● **Excerpted passage**:
——————
FIG 9.

AAKi reduces CHIKV infection in the hPBMC-derived monocyte-macrophage populations ex vivo and RAW264.7 cells. The human PBMCs were isolated from blood samples of three healthy donors and infected with CHIKV. (A) Dot plot showing the percentages of B cells (CD19), T cells (CD3), and CD14⁺CD11b⁺ monocyte-macrophage cells from adherent hPBMCs by flow cytometry. (B) Bar diagram representing the cytotoxicity of AAKi in the hPBMC-derived adherent cell populations by the MTT assay. (C) Bar diagram depicting the percentage of the viral particle formation obtained by plaque assay. (D) Dot plot showing the percentage of the viral E2-positive hPBMC-derived monocyte-macrophage population in mock, CHIKV-infected, and AAKi-treated CHIKV-infected samples using flow cytometry. (E) Bar diagram showing the percentage of positive cells for the CHIKV E2 protein, as derived by flow cytometry assay. The RAW264.7 cells were infected with CHIKV and treated with 10 μM AAKi. The cells and supernatants were harvested at 8 hpi for Western blot and sandwich ELISA, respectively. (F) Western blot image depicting the nsP2, p-Chk2, and p-Chk1 protein levels in mock, infected, and infected plus treated cells. GAPDH served as a loading control. (G, H, and I) Bar diagrams representing the relative band intensities of nsP2, p-Chk2, and p-Chk1. (J, K, and L) Bar diagrams showing the levels of secreted cytokines (IL-6, TNF-α, and IFN-β) in the cell culture supernatants. Data of three independent experiments are shown as mean ± SD. **, P ≤ 0.01; ***, P ≤ 0.001; and ****, P ≤ 0.0001 were considered statistically significant. ns, not significant.
——————
● **Supplied data**:
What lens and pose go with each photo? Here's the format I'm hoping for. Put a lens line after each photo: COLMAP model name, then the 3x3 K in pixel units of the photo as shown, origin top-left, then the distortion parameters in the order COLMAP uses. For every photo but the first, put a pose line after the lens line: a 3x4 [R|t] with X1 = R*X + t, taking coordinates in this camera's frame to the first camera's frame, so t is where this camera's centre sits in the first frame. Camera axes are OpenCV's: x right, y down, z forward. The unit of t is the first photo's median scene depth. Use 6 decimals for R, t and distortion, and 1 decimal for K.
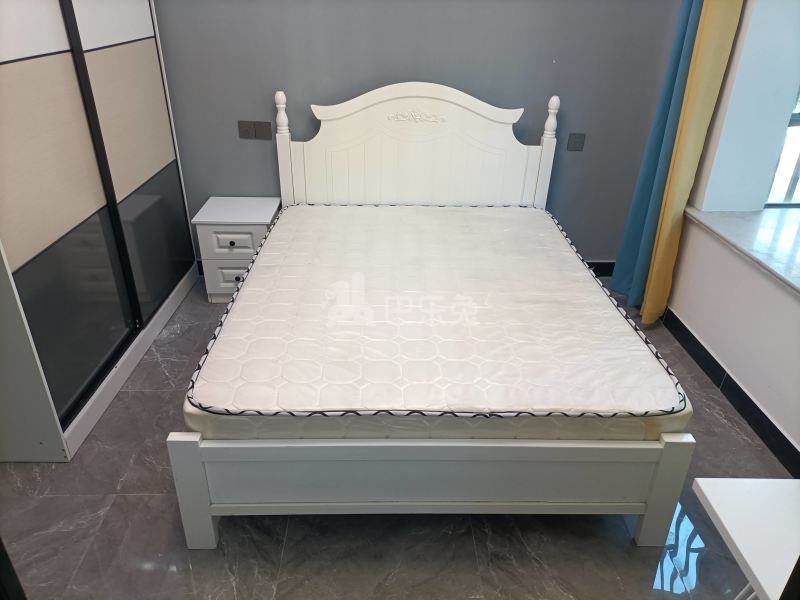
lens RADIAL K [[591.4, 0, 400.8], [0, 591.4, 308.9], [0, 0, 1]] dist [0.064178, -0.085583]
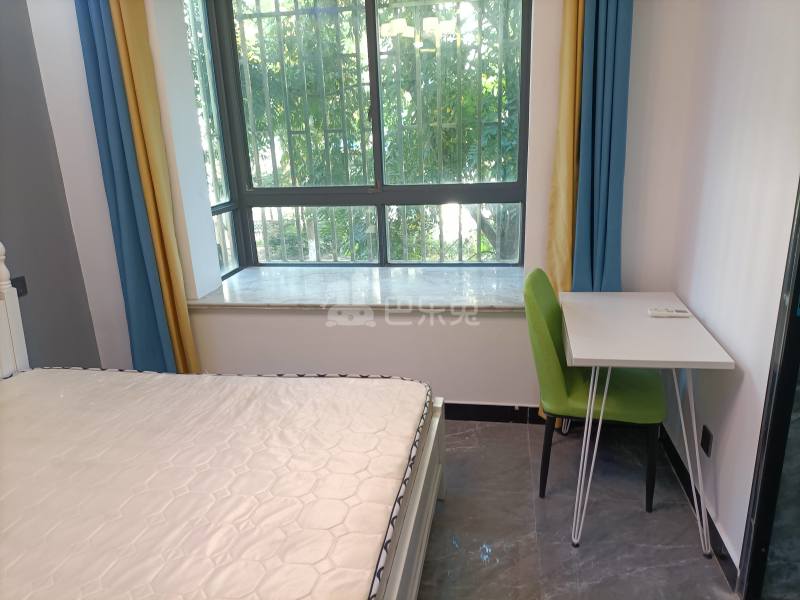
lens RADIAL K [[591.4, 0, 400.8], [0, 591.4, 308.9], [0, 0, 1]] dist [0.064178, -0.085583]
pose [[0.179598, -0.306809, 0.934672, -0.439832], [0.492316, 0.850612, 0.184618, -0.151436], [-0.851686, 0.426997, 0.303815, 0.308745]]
——————
● **Directions**:
Answer these questions from the figure legend.
1. How many healthy donors provided the blood samples?
2. At what time point were the RAW264.7 cells and supernatants harvested?
3. What served as the loading control for the Western blot?

● **Solution to the problem**:
1. Three
2. 8 hpi
3. GAPDH